History Department Response to Student Feedback
HSTY1043 - Modern European Politics and Culture (2002)
Unit Coordinator: Dr Cindy McCreery
First of all, I want to thank the many students who completed the Unit of Study Survey forms during the last lecture session of HSTY 1043 this semester. Student feedback is extremely important for the individual tutors, the History Department as well as for me, the course co-ordinator. All of us are keen to improve our performance and to deliver the best HSTY 1043 course possible. Student satisfaction with the course is clearly important to achieving this goal, although other factors, such as maintaining academic standards and logistical constraints (e.g. timetabling conflicts) must also be kept in mind.
Overall, student satisfaction with HSTY 1043 seems to have been very high. While the statistical analysis shows that most students enjoyed the course and felt that they had learned a great deal, the individual comments provide more precise feedback on which aspects students liked, and which they felt needed improvement. I will focus on the latter here (i.e. the complaints) and give my own responses. Please keep in mind that other lecturers may teach HSTY 1043 in the future, and that they will have their own ideas about how best to teach this course. Therefore my comments may or may not result in changes to the way HSTY 1043 is taught in the future.
There were many comments on course content, but little consensus. Some students felt that the course tried to cover too much material in too little time, while others felt that the course should have gone further and, for example, covered the period of the Cold War, the Vietnam conflict and even up to the present day!
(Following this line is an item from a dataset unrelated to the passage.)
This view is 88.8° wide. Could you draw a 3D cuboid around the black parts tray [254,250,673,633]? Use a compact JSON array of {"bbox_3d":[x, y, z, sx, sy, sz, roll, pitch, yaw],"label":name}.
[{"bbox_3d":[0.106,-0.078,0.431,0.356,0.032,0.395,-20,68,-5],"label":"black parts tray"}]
Such a wide variety of responses reflect the challenge faced by the course co-ordinator. While some students come to the course with prior knowledge of European history (and thus want more in depth coverage of topics they are already familiar with, e.g. World War Two), others have no prior knowledge, and want more background information. As a first-year course, HSTY 1043 has to assume no prior knowledge of European history, and to provide an introductory survey of a fairly large topic in one semester. The majority of students seem to agree that the course achieved this, but there will always be some students who naturally want more or less, or different information.
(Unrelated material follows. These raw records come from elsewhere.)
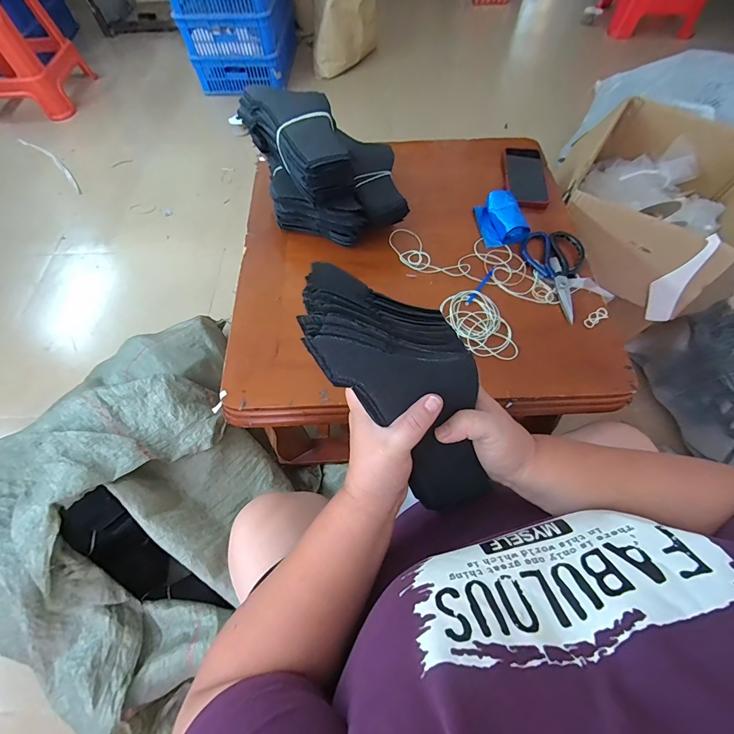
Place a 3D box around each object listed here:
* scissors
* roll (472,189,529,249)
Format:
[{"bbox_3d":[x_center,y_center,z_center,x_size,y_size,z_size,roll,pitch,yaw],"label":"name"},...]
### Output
[{"bbox_3d":[0.346,-0.167,0.628,0.103,0.018,0.176,-18,63,-8],"label":"scissors"},{"bbox_3d":[0.246,-0.277,0.668,0.073,0.037,0.116,-9,63,-3],"label":"roll"}]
Another complaint (although there were divided views on this subject) was that there were no clear guidelines about what students could expect to learn in this course. The course guide will be revamped for next year and (along with all History courses) will include a clear statement of course expectations. If I teach this course next year I will also include more explicit information about bibliography and footnotes so that students have a particular model to follow when preparing their tutorial paper and essay.
Tutorial Size, Schedule and Rooms
Some students felt that tutorials were too large, that they were inconveniently scheduled and that the rooms were less than ideal. This is largely beyond the lecturer’s control - the university decides the size of tutorials and the schedule and rooms are subject to availability. With over 430 students, large courses such as HSTY 1043 need to schedule some tutorials before the weekly lectures. I realize this is not ideal, but there is little I can do about this.
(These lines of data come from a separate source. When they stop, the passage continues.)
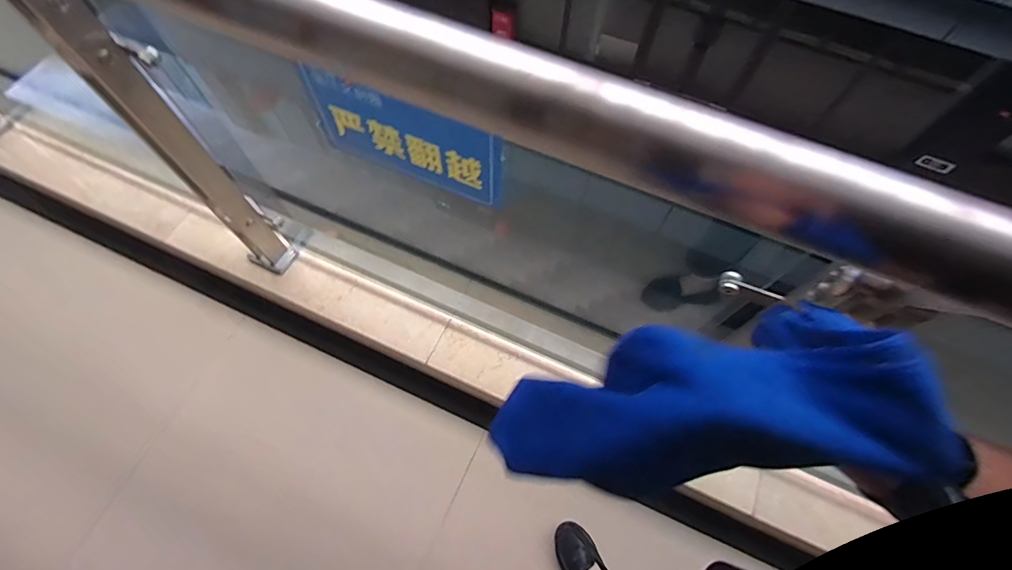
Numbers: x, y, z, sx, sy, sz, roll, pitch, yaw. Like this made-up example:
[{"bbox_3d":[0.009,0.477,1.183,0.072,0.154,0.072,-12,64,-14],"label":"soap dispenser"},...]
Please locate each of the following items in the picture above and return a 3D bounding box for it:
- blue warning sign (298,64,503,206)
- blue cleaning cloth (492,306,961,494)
[{"bbox_3d":[-0.140,-0.198,0.650,0.282,0.160,0.013,22,68,8],"label":"blue warning sign"},{"bbox_3d":[0.099,0.070,0.274,0.219,0.089,0.089,-16,64,24],"label":"blue cleaning cloth"}]

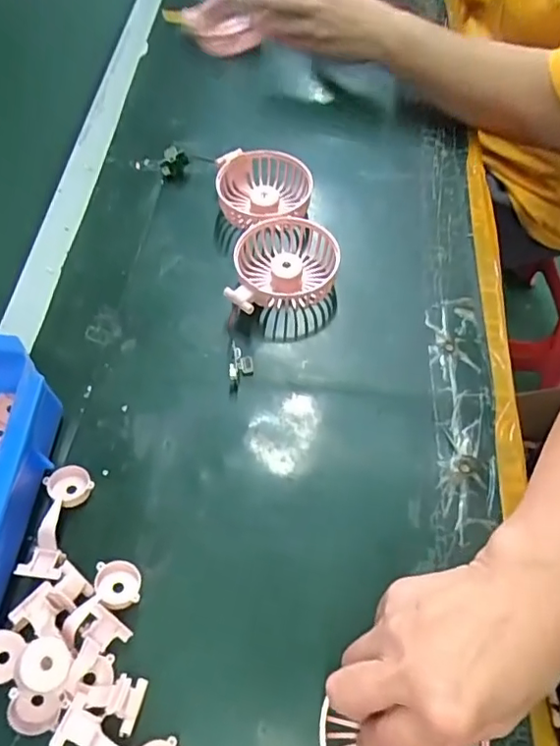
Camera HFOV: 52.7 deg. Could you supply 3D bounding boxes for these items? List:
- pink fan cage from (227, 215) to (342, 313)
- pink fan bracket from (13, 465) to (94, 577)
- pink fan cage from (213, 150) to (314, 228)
[{"bbox_3d":[-0.004,-0.100,0.504,0.105,0.041,0.096,-1,58,2],"label":"pink fan cage"},{"bbox_3d":[-0.154,0.100,0.388,0.032,0.014,0.078,6,59,6],"label":"pink fan bracket"},{"bbox_3d":[-0.015,-0.173,0.548,0.088,0.045,0.087,-1,58,2],"label":"pink fan cage"}]

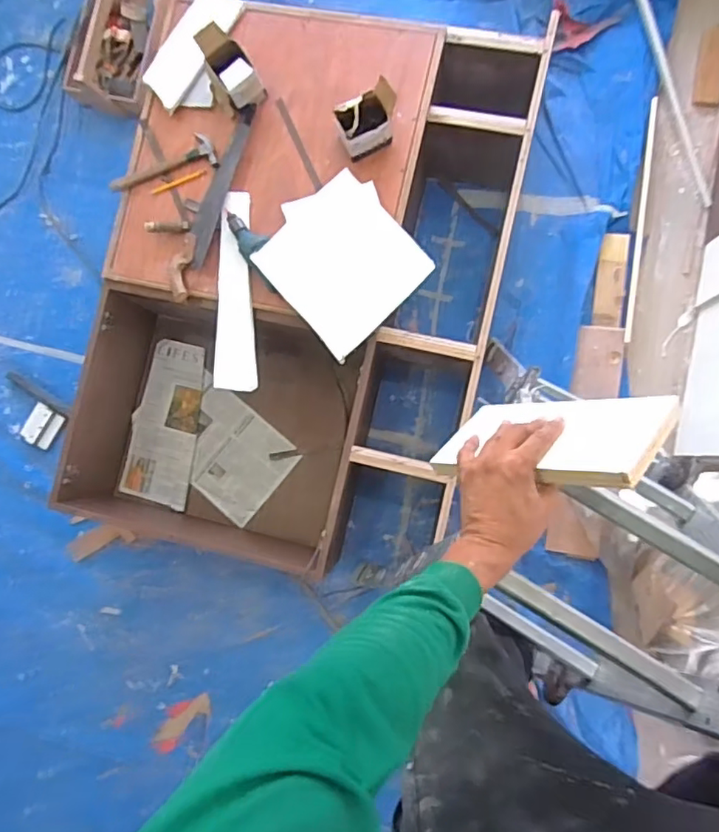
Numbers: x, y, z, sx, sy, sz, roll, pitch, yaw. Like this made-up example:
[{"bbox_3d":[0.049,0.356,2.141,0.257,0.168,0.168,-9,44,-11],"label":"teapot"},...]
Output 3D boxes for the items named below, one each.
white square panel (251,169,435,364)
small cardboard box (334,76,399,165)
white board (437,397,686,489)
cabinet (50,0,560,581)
[{"bbox_3d":[-0.044,-0.403,1.489,0.349,0.021,0.369,-39,90,0],"label":"white square panel"},{"bbox_3d":[0.023,-0.749,1.468,0.156,0.121,0.115,-28,83,3],"label":"small cardboard box"},{"bbox_3d":[0.198,0.027,0.625,0.133,0.245,0.019,-46,115,-31],"label":"white board"},{"bbox_3d":[-0.186,-0.314,1.669,1.088,0.392,1.582,13,91,8],"label":"cabinet"}]

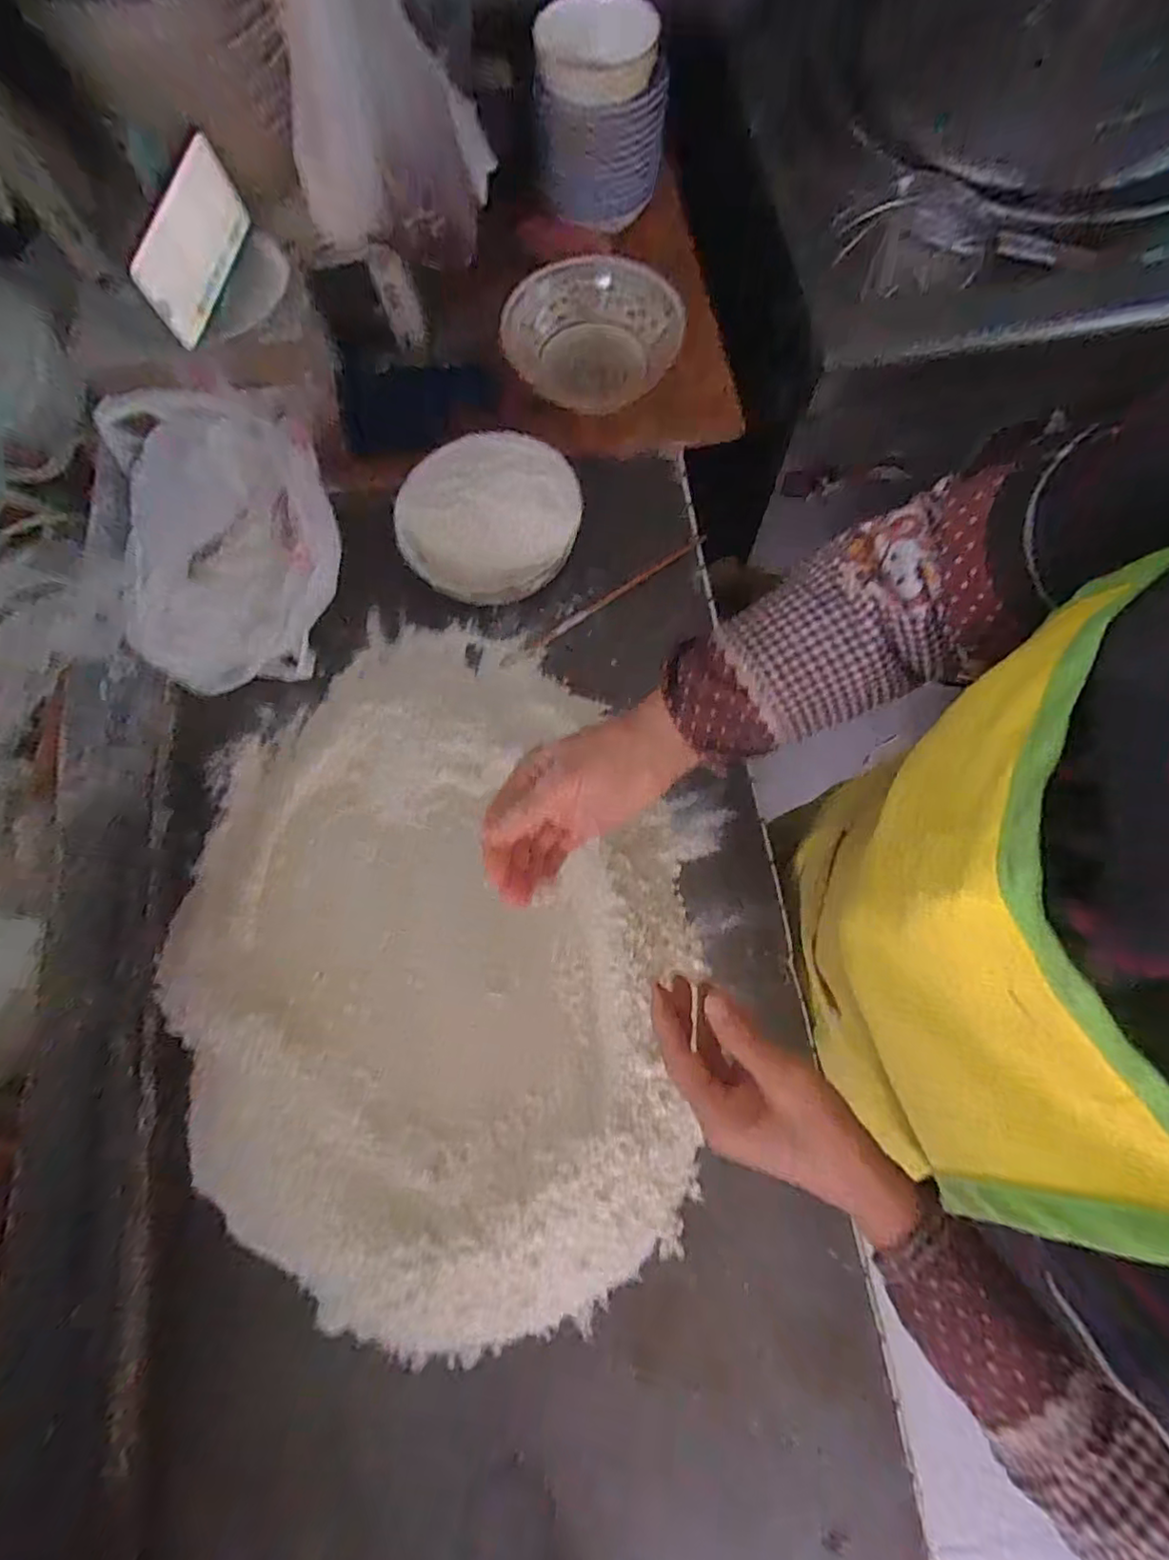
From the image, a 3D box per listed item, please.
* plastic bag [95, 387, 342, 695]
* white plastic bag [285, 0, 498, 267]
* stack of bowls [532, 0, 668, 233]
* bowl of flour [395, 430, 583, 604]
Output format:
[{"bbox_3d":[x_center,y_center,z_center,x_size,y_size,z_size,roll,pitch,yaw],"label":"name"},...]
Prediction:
[{"bbox_3d":[-0.348,-0.233,0.612,0.197,0.124,0.256,-17,74,-3],"label":"plastic bag"},{"bbox_3d":[-0.168,-0.568,0.490,0.109,0.266,0.163,14,75,6],"label":"white plastic bag"},{"bbox_3d":[0.019,-0.742,0.682,0.138,0.155,0.149,-1,74,2],"label":"stack of bowls"},{"bbox_3d":[-0.096,-0.268,0.646,0.178,0.092,0.183,26,76,9],"label":"bowl of flour"}]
By far the most common complaint was that there was too much reading, and specifically too much reading for the weekly tutorials. History requires heavy reading, and it is not surprising that many students found that there was more reading required in HSTY 1043 than in other first-year Arts subjects. I accept, however, that some students felt discouraged by the amount of reading, and that tutorial discussions would improve if everyone had done all of the reading. So in future I would reduce the amount of weekly reading somewhat (from say three articles per week to two). I would also replace some of the longest readings (e.g. Kumar) with shorter articles and chapters.
Several students suggested that tutorial participation count for more of the overall mark. I think this is an excellent idea that would further encourage students to do all of the tutorial reading and to participate in the tutorial discussion. Another suggestion was that there should be more opportunities for teamwork. I agree, and I think that team presentations (i.e. where say four students do a joint presentation on the tutorial reading) would strengthen students’ teamwork skills. Team presentations would also mean fewer presentations (i.e. presentations every other week rather than every week), which would allow for a more varied tutorial format.
Most students felt that the system of guest lecturers worked well. Many students liked listening to experts discuss their field of expertise (e.g. Judith Keene on the Spanish Civil War). Some students, however, wanted more uniformity in lecture style and visual aids. This is difficult to achieve. More importantly, I think that it is valuable for students to be exposed to a variety (within reason) of lecturing styles and types of visual aids.
Students hadn’t sat the exam when they completed their course surveys, but a few expressed concern about having a formal exam that was worth so much (40%) of their overall mark. I think that an exam is an important element of the course, which motivates students to think about the ‘Big Picture’ issues raised in the course. Indeed, the third section of the exam, the ‘Big Picture’ section, was the most successful section of the exam. I accept, though, that having questions beforehand allows students to prepare more detailed and thorough responses. In future I would adapt the exam format to include two sections with ‘seen’ questions and one section with ‘unseen’ questions. This should allay much student anxiety, and help those students who feel that nerves undermine their exam performance.